Human Trafficking and Anti-Money Laundering
Trafficking earns $236B yearly, yet under 1% of Swiss SARs flag it. Smarter KYC and AI monitoring are key to exposing hidden financial patterns.
Human Trafficking and Anti-Money Laundering: Why Suspicious Activity Reports Remain the Exception
Human trafficking is one of the most profitable forms of organised crime in the world. The International Labour Organization estimates that this crime, whose sole purpose is financial gain through human exploitation, generates approximately USD 236 billion in illegal profits annually.
Despite this alarming scale, financial intelligence efforts remain far behind what is possible. In Switzerland, the Money Laundering Reporting Office (MROS) received 5,334 Suspicious Activity Reports (SARs) in 2020. By 2023, this number had risen to 11,876 - a significant increase reflecting improved reporting culture and regulatory pressure. Yet the share of SARs explicitly linked to human trafficking remained negligibly small: just 27 reports in 2020, rising to 79 in 2023 - consistently less than one percent of all SARs filed during that period.
This gap is not coincidental. It reflects structural weaknesses in today's transaction monitoring landscape.
Why Automated Systems Fall Short
A key reason for the low detection rate lies in the nature of the financial transactions associated with human trafficking. The individually transferred amounts are often small and do not trigger alerts in conventional rule-based monitoring systems. The problem is not a lack of transaction volume, it is a lack of the right patterns to look for.
The FIHATGuide, published jointly by MROS and the Office of the OSCE Special Representative and Co-ordinator for Combating Trafficking in Human Beings, illustrates clearly how modern exploitation hides in plain sight: wages of migrant workers flow into seemingly ordinary personal accounts, are broken down into small incoming payments, then quickly withdrawn in cash or forwarded to dubious service providers abroad.
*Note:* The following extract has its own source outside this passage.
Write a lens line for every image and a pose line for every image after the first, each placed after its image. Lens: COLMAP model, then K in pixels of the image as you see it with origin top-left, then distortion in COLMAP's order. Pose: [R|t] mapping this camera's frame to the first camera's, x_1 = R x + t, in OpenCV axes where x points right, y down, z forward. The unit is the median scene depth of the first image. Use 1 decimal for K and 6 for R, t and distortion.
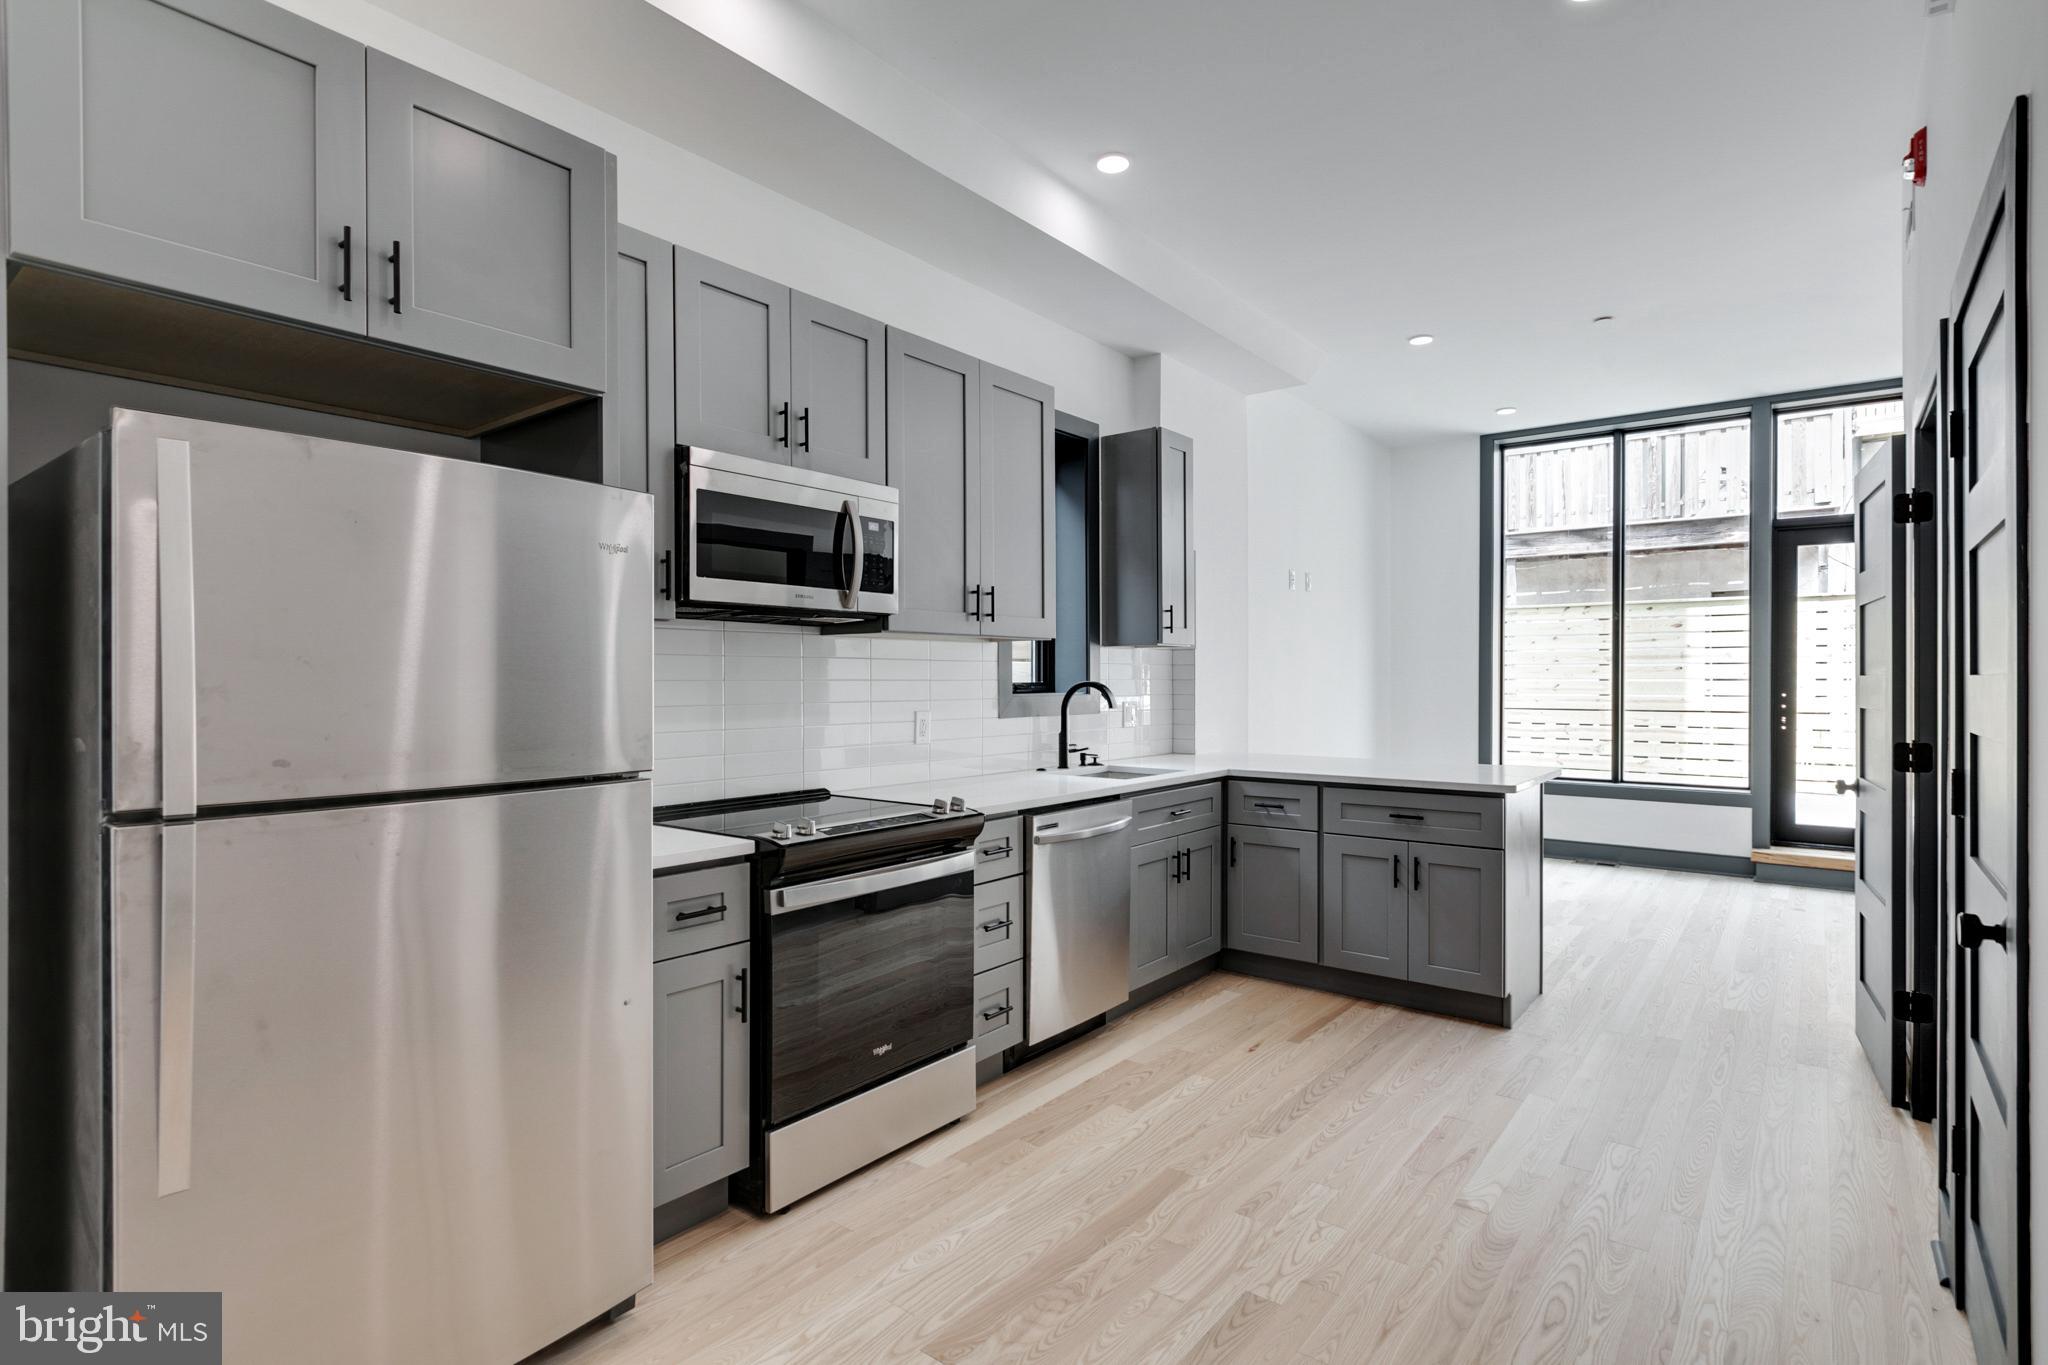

Behind these payment patterns, authorities frequently uncover networks that keep people in debt bondage and systematically exploit them. The structures are complex, the individual transactions unremarkable – and that is precisely what makes them so difficult to detect with conventional monitoring approaches.
Quality Over Quantity: What Effective Suspicious Activity Reports Look Like
What matters in the fight against human trafficking finance is not the sheer number of suspicious activity reports, but their quality. A well-founded SAR – built on robust KYC processes, intelligent transaction monitoring, and clearly defined risk indicators – provides law enforcement with far more than a report that merely flags a single unusual transaction.
Only when financial intermediaries are able to identify overarching patterns – such as recurring small payments, unusual account relationships, or conspicuous cash withdrawals combined with specific customer profiles – does the kind of financial intelligence emerge that enables criminal structures to be dismantled, rather than simply blocking individual transfers.
Technology as a Lever: From Compliance to Impact
Without capable KYC processes, risk-based indicators, and intelligently configured monitoring systems, even massive illicit financial flows can slip through the cracks. This is not a failure of individual institutions – it is a systemic problem that demands technological solutions.
As an ETH spin-off, Eurospider Information Technology AG develops a RegTech SaaS solution that helps financial intermediaries detect suspicious patterns earlier, digitalise AML workflows, and generate higher-quality suspicious activity reports – including for predicate offences that, despite their severity, remain significantly underreported.
Human trafficking is a crime that depends on invisibility. The role of the financial sector is to break that invisibility – with the right tools, the right knowledge, and a commitment to real-world impact.